Easy, convenient, and delicious! I added a teaspoon of cinnamon. Great recipe as I am trying to use up some pantry items before I move. I used a dark metal pan and it took about an hour and 10 minutes. Thanks, Char!
Great bread I used 5 medium bananas and doubled the recipe and the bread came out good. I used pie pans, and the bread has stayed moist even after coming out of the freezer and staying on the counter for 4 days, this is a company pleaser!
Made 1/3 recipe as written. gave us 4 regular-sized muffins, which I baked for 23 minutes. Wonderful!
I used oat flour, cane sugar, grapeseed oil, and I added a little bit of cinnamon (didn't measure, just sprinkled some of the latter in there). I also waited until the banana skins were almost all brown. While I do appreciate that this is a very simple recipe, the bread tasted a little on the sweet side to me, even using just the small amount of sugar specified as compared to other recipes. Otherwise, the bread came out great!

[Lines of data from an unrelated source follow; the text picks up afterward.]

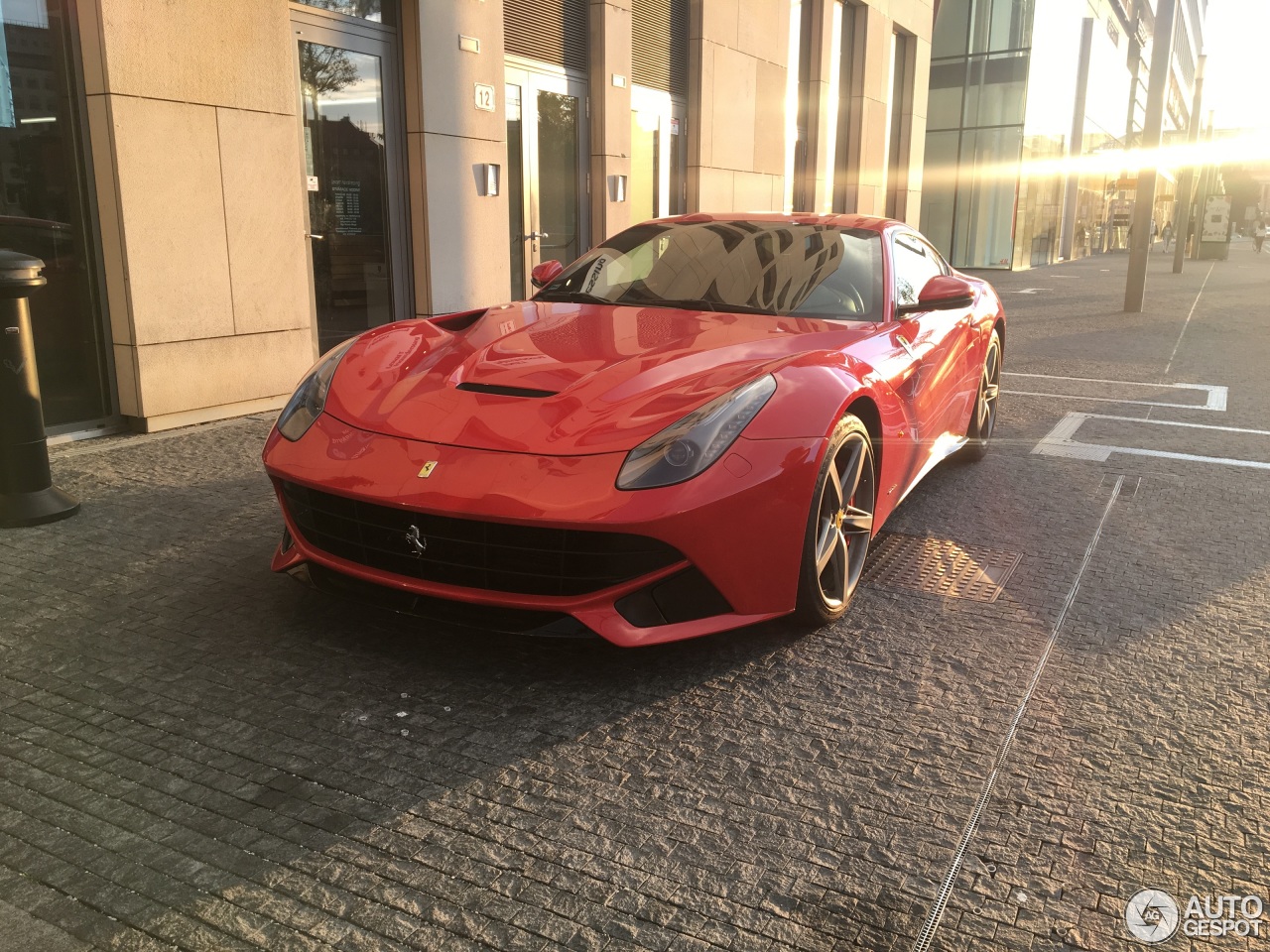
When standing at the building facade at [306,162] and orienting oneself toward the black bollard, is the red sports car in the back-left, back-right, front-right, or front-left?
front-left

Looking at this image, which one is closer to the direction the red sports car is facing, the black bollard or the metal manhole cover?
the black bollard

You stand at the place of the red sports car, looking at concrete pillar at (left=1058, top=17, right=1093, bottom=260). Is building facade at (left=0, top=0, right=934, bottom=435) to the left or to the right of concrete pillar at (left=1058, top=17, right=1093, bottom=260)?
left

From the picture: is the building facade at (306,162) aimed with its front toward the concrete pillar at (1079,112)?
no

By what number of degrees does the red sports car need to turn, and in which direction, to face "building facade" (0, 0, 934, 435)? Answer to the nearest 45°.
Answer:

When my bananas get too ripe I put them in a Ziploc bag and throw them in the freezer. When in the mood for banana bread all I do is take them out and put them in a bowl to thaw. They only take about a half hour or so to thaw. When thawed just peel and mash and they are ready to go. Got that tip from Paula Deen.
Great recipe, I added 1 tablespoon of cinnamon and 1 teaspoon of vanilla extract, really brought out the banana flavor
I usually gravitate towards the clever little spice additions called for in various other recipes, but this time I was looking for a good plain & simple banana tasting bread. I found it! Love, love, love this recipe! thank you for sharing it.
This is a great recipe. I do use brown sugar instead of the white sugar though, I think it gives it more of a caramel taste.
Awesome, simple and delicious! I added 1 tsp vanilla, 1/2 tsp cinnamon and a handful of chocolate chips. Baked in muffin tins for 20 min. Perfect! Thanks for a new go to banana bread recipe!
Super quick and easy basic recipe. I had several very black bananas so reduced the sugar by half (using brown sugar) and it was just sweet enough. I doubled the recipe and baked it in a bundt pan and my cooking time was only 50 minutes. This will definitely be a repeat in our house - thank you for offering this recipe!